Un peu comme le font les personnes atteintes de différentes phobies, Kaufman a confronté étape par étape ses insécurités.
«Meryl Streep, je l'ai plus tard dirigée au théâtre. Et cela s'est bien passé. Ce fut pour moi une victoire énorme. J'ai alors pu commencer à me bâtir une confiance. Au point où j'ai pu me faire à l'idée de réaliser un film moi-même. Je ne pourrais plus revenir en arrière maintenant, je crois. J'ai été admirablement bien servi par les cinéastes qui ont porté mes scénarios à l'écran, mais il me semble que j'aurais dorénavant du mal à confier mes scripts à quelqu'un d'autre. Non pas que je peux faire mieux. Mais je peux le faire moi-même, avec ce qui compose mon univers dramaturgique.» 

Malaise existentiel
Être essentiellement angoissé, Kaufman n'hésite pas à centrer son univers créatif autour des préoccupations qui l'animent. C'est d'évidence le cas avec Synecdoche, New York, un film qui, de l'aveu même de sa tête d'affiche, Philip Seymour Hoffman, est impossible à résumer, sinon par un malaise existentiel dont on aurait du mal à préciser la nature. 

Prêtant ses traits à Caden, Hoffman incarne pour Kaufman un metteur en scène de théâtre de banlieue atteint de symptômes de plus en plus inquiétants à mesure que sa vie personnelle s'écroule, femme et enfant ayant quitté le domicile pour aller se refaire une vie ailleurs. 

Il décide alors de se consacrer entièrement à un projet d'envergure. Rassemblant quelques comédiens, il réquisitionne un entrepôt, fait construire une «ville». Il demande à ses acteurs de «célébrer» le quotidien en les faisant vivre une vie artificielle au beau milieu de décors en carton-pâte. Dix-sept ans plus tard, le «spectacle» est encore à régler. Et n'a jamais été montré devant le moindre spectateur... 

«Je ne sais pas d'où viennent mes idées, explique Kaufman. J'écris tout simplement sur des thèmes qui me préoccupent. Au moment où j'ai écrit Synecdoche, cela tournait pas mal autour du fait de prendre de l'âge et de tout ce que cela entraîne, notamment la maladie.

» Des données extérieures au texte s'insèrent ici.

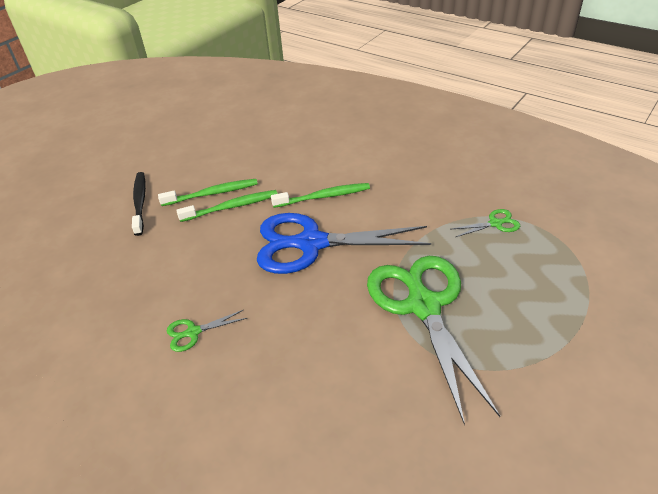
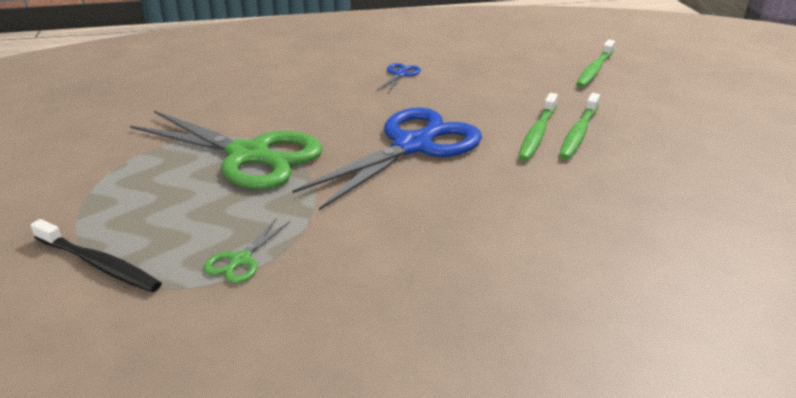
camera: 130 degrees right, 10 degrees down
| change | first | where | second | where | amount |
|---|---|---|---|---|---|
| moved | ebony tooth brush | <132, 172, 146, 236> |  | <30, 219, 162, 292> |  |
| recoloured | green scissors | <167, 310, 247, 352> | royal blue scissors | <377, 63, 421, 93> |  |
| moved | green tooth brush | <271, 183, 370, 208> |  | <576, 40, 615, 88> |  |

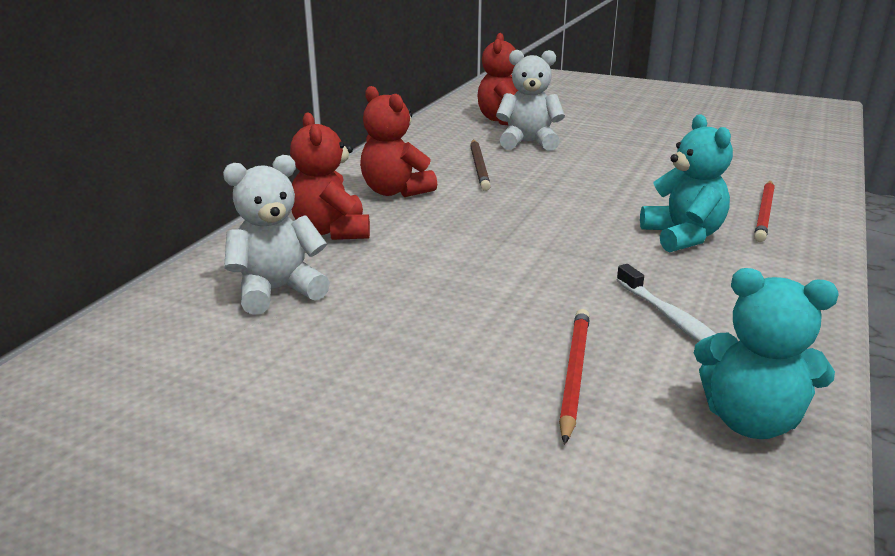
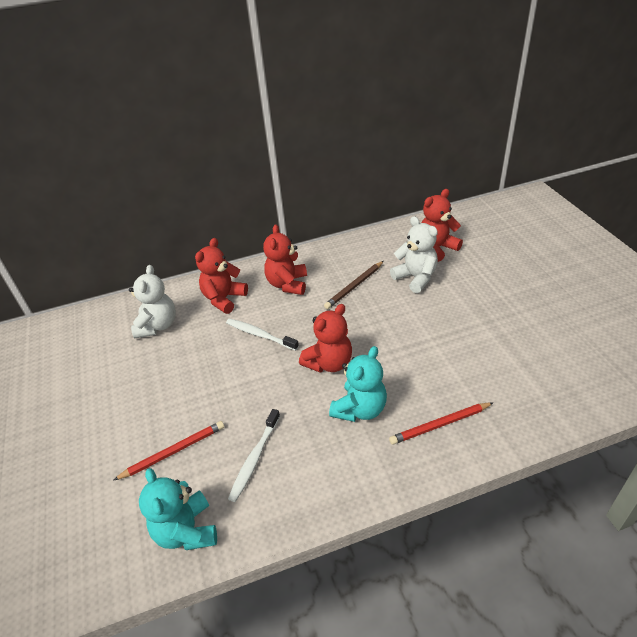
camera: 50 degrees right, 15 degrees up
| change | first | where | second | where | amount |
|---|---|---|---|---|---|
| turned | snow-white teddy | <223, 155, 330, 315> |  | <129, 265, 176, 339> | 75 degrees clockwise |
| added |  |  | snow-white tooth brush | <226, 318, 299, 351> |  |
| added |  |  | scarlet teddy | <299, 304, 352, 373> |  |

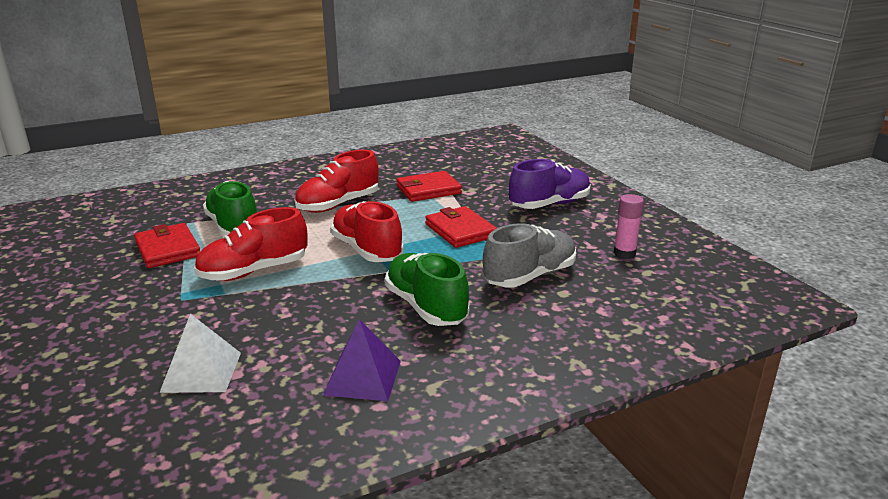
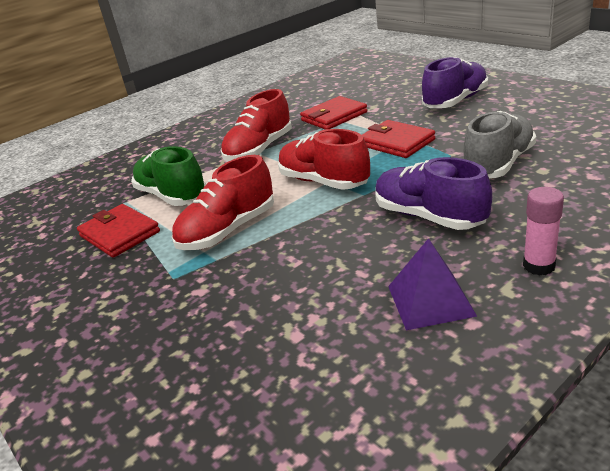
camera: 10 degrees left, 5 degrees up
| change | first | where | second | where | amount |
|---|---|---|---|---|---|
| removed | snow-white solid pyramid | <159, 314, 241, 393> |  |  |  |
| recoloured | green shoe | <385, 253, 470, 326> | violet shoe | <375, 157, 492, 230> |  |
| moved | rosy glue stick | <614, 194, 644, 259> |  | <523, 187, 564, 276> |  |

C'est ce à quoi j'ai pensé en écrivant. Et voilà le film que ça donne!»
Kaufman revendique d'ailleurs farouchement la nature indépendante de son film. Il estime en outre que le cinéma d'auteur traverse actuellement une période difficile. 

«Il y a maintenant plein de «faux» films indépendants, c'est-à-dire, des films issus des branches spécialisées de studios, qui se déguisent en indépendants, explique-t-il. Dans mon esprit, un vrai film indépendant, comme n'importe quelle oeuvre d'art, est issu de l'imagination d'un créateur, dans un élan d'urgence et de sincérité, sans égard à sa viabilité commerciale.» 

L'auteur cinéaste estime que le public a aussi son mot à dire sur ce plan.
«Si on veut que des productions plus originales puissent se distinguer des superproductions hollywoodiennes, il faut les soutenir en allant les voir. C'est aussi simple que ça! Sinon, tout deviendra pareil, homogène. Cela ne m'apparaît pas très souhaitable.» 

Synecdoche, New York prend l'affiche en version originale anglaise le 14 novembre.